ANGEGEBENES ZIEL: Schreiben Sie aus dem folgenden Erkenntnis den Abschnitt wortgetreu nieder, der mit „Linz, 29.05.2012“ beginnt und bis einschließlich „Wels zurückverwiesen wird.“ reicht.

Unabhängiger Verwaltungssenat
des Landes Oberösterreich
FAQs| Sitemap| Weblinks

VwSen-560162/2/BMa/Hk

Linz, 29.05.2012

E r k e n n t n i s

 

Der Unabhängige Verwaltungssenat des Landes Oberösterreich hat durch sein Mitglied Mag.a Gerda Bergmayr-Mann über die Berufung der A R, R, W, gegen den Bescheid des Bürgermeisters der Stadt Wels vom 21. März 2012, SO-SH-22799-2012 Ju, wegen eines Antrags auf Gewährung von Hilfe zur Sicherung des Lebensunterhalts und des Wohnbedarfs nach dem  Oö.BMSG zu Recht erkannt:

 

 

Der Berufung wird insofern stattgegeben, als der angefochtene Bescheid aufgehoben und die Angelegenheit zur Verhandlung und Entscheidung an den Magistrat der Stadt Wels zurückverwiesen wird.

 

Rechtsgrundlagen:

 

§ 66 Abs.2 Allgemeines Verwaltungsverfahrensgesetz 1991 (im Folgenden: AVG), BGBl. Nr. 51/1991, zuletzt geändert durch BGBl. I Nr. 100/2011, iVm § 49 Abs.1 Oö. Mindestsicherungsgesetz – Oö.BMSG, BGBl. Nr. 74/2011

 

Entscheidungsgründe:

1.1. Mit dem in der Präambel angeführten Bescheid wurde der Antrag der Beschwerdeführerin (im Folgenden: Bw) auf Gewährung einer Hilfe zur Sicherung des Lebensunterhaltes und des Wohnbedarfs insofern zuerkannt, als der Bw der Mindeststandard für volljährige Personen, die in Haushaltsgemeinschaft leben, gemäß § 1 Abs.1 Z2 lit. a Oö. BMSV zuerkannt wurde. Als Begründung wurde lediglich angeführt, dem Antrag der Bw sei vollinhaltlich entsprochen worden.

 

1.2. Gegen diesen der Bw am 28. März 2012 durch Hinterlegung zugestellten Bescheid richtet sich die rechtzeitig per E-Mail eingebrachte Berufung vom 01. April 2012.

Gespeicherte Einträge

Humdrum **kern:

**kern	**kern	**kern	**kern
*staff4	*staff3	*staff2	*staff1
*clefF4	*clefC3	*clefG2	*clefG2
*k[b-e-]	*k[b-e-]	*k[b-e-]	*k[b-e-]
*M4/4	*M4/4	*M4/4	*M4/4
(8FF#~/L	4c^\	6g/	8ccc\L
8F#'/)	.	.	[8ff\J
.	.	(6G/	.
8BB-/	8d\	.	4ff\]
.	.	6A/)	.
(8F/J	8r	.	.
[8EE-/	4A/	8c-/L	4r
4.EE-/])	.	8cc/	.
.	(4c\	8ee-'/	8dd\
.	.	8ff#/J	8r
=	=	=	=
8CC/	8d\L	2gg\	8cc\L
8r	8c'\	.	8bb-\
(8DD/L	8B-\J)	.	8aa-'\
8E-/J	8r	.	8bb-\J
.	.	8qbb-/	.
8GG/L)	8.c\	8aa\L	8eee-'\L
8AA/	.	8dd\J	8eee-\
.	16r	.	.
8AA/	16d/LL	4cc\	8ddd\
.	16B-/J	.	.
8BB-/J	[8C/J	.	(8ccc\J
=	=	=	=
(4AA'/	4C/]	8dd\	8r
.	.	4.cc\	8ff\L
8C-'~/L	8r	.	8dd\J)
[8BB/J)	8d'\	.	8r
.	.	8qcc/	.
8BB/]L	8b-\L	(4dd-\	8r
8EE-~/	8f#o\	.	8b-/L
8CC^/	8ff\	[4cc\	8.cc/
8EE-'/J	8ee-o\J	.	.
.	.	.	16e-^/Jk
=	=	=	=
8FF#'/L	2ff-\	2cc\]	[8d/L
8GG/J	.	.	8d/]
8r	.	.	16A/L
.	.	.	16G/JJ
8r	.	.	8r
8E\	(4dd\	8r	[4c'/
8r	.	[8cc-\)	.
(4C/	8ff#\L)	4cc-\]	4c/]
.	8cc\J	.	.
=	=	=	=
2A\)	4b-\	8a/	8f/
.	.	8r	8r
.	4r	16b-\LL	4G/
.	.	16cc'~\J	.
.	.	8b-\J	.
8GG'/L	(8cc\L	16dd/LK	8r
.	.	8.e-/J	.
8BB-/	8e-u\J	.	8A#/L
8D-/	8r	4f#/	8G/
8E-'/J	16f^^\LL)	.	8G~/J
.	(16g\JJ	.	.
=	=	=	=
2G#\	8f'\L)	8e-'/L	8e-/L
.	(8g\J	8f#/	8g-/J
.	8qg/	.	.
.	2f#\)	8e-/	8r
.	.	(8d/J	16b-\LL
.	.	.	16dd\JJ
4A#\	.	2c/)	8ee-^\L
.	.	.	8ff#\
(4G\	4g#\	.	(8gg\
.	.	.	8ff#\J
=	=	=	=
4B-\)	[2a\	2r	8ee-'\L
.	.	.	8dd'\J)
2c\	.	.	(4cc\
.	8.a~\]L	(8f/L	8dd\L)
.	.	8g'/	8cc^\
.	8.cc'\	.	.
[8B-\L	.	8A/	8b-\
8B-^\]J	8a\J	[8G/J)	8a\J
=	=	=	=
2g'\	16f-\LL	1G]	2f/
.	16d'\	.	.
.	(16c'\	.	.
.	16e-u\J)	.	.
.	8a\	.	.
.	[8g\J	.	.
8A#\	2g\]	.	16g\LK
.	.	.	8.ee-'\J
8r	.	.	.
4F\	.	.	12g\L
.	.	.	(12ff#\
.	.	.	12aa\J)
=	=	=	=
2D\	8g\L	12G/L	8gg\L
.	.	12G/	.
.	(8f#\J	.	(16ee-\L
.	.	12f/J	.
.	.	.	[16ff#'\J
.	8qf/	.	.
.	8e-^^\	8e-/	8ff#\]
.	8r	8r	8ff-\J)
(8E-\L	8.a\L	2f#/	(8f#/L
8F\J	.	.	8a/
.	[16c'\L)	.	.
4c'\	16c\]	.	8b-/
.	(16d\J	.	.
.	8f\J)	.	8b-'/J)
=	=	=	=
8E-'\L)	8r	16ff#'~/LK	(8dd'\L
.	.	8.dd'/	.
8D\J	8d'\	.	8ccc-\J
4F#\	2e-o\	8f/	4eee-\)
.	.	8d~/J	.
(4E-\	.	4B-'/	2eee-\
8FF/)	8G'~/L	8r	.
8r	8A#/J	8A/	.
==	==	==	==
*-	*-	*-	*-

ANTWORT:
Linz, 29.05.2012

E r k e n n t n i s

 

Der Unabhängige Verwaltungssenat des Landes Oberösterreich hat durch sein Mitglied Mag.a Gerda Bergmayr-Mann über die Berufung der A R, R, W, gegen den Bescheid des Bürgermeisters der Stadt Wels vom 21. März 2012, SO-SH-22799-2012 Ju, wegen eines Antrags auf Gewährung von Hilfe zur Sicherung des Lebensunterhalts und des Wohnbedarfs nach dem  Oö.BMSG zu Recht erkannt:

 

 

Der Berufung wird insofern stattgegeben, als der angefochtene Bescheid aufgehoben und die Angelegenheit zur Verhandlung und Entscheidung an den Magistrat der Stadt Wels zurückverwiesen wird.